Russian forces are shifting their focus away from the Ukrainian capital of Kyiv as they prepare to undertake a renewed effort to consolidate control on Donbas in the east, Russian and U.S. officials said Friday.

For weeks, Western analysts and government officials have said they expect Russian forces to adjust their tactics and strategy in the face of fierce Ukrainian resistance around the capital, but Friday’s admission by a top Russian official that the Kremlin was scaling back its war aims marks a significant moment in the monthlong conflict.

“The main objectives of the first stage of the operation have generally been accomplished,” said Sergei Rudskoi, first deputy of Russia’s General Staff.

It’s not clear what those objectives were, but he added that it “makes it possible to focus our core efforts on achieving the main goal, the liberation of Donbas.”

With the fight in the north at a standstill, the recasting of the war as primarily a struggle for the Donbas region — much of which was already under the control of Russian-backed separatists since Moscow first invaded in 2014 — is a major recalibration from the maximalist regime change goals of President Vladimir Putin in the first days of the conflict.
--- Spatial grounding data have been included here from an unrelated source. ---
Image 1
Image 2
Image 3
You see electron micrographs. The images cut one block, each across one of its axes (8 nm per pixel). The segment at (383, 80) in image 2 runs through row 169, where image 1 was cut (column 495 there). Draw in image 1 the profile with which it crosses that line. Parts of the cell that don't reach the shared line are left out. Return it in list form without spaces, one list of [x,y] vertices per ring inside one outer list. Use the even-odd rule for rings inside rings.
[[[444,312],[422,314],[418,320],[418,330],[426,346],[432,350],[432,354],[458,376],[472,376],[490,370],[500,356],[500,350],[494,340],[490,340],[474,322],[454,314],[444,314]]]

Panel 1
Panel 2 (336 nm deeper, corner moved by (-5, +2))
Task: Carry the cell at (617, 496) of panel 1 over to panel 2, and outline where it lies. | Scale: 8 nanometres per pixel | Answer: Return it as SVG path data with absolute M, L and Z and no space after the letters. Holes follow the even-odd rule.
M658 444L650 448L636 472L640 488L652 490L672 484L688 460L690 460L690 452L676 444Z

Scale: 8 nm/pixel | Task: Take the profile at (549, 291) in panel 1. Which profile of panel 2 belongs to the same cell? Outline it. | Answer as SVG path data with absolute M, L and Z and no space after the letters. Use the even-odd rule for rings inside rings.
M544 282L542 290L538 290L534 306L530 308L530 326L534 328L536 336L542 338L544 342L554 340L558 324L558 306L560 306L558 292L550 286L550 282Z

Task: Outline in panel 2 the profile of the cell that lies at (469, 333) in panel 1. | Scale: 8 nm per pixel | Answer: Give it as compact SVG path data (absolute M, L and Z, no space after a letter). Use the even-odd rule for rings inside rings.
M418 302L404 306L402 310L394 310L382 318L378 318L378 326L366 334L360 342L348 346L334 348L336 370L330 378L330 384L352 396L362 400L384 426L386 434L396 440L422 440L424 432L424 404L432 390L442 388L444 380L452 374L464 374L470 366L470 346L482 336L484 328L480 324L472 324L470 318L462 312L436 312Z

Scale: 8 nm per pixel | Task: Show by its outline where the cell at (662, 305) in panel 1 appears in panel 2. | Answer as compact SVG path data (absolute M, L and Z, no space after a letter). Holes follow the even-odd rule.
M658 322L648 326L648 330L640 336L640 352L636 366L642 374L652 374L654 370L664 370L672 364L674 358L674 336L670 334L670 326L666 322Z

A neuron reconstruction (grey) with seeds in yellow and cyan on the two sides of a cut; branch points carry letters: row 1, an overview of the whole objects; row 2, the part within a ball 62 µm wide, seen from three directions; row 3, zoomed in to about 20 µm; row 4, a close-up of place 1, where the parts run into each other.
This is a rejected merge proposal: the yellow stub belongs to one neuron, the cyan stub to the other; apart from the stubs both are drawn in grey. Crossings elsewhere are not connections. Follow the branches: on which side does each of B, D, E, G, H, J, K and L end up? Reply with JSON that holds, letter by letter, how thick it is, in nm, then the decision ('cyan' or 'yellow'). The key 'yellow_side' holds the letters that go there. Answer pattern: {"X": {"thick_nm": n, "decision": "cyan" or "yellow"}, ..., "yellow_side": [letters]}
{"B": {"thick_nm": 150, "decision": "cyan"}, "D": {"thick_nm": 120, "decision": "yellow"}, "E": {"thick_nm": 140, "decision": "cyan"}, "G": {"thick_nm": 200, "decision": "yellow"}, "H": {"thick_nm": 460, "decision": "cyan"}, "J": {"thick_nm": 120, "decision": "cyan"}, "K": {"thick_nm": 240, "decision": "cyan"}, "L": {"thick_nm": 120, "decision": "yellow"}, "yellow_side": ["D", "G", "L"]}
“We think they’re trying to cut off the Donbas area,” a senior defense official told reporters at the Pentagon Friday, “they are putting their priorities and their efforts in the east of Ukraine, and that’s where still there remains a lot of heavy fighting.”

The fighting in Donbas in the country’s east and south has been fierce, with tens of thousands of Ukrainian troops holding out against attacks from multiple fronts. Those forces, known as the Joint Forces Operation, are slowly being encircled by Russian forces who have clawed small but steady gains during days of fierce combat.

But the stalled Russian offensive in the north and west of Kyiv has been a major headache for the Kremlin, and has led to Russian troops digging into defensive positions as they sit and wait for resupply and support, a potential sign of a longer campaign than had likely been envisioned by the Kremlin.

The Russian Ministry of Defense noted on Friday that 1,351 soldiers have been killed in Ukraine, along with 3,825 wounded.

Some of that support may come from Russian troops stationed in Georgia, which Russia also invaded in 2008 and maintains a militarized presence in in two secessionist areas, South Ossetia and Abkhazia.

The U.S. official confirmed reports of Russian troops on the move in Georgia.

It would mark the first time Russia had deployed more troops to Ukraine outside of the 150,000 it had amassed around the country’s borders before invading on Feb. 24, yet another indication that the Kremlin is rethinking how it is fighting and reinforcing the war effort.

While Russian commanders are looking for ways to reinforce its troops on the ground, and are focusing on Donbas and clearing out resistance in the besieged port city of Mariupol, reports indicate that the Ukrainians have launched a fresh counterattack in the southern port city of Kherson, one of the urban areas first to be encircled by Russian forces in the early days of the war.

It’s not clear how large the offensive is, but it may just create a new problem for the already stretched Russian forces on the ground, who are struggling to consolidate their gains.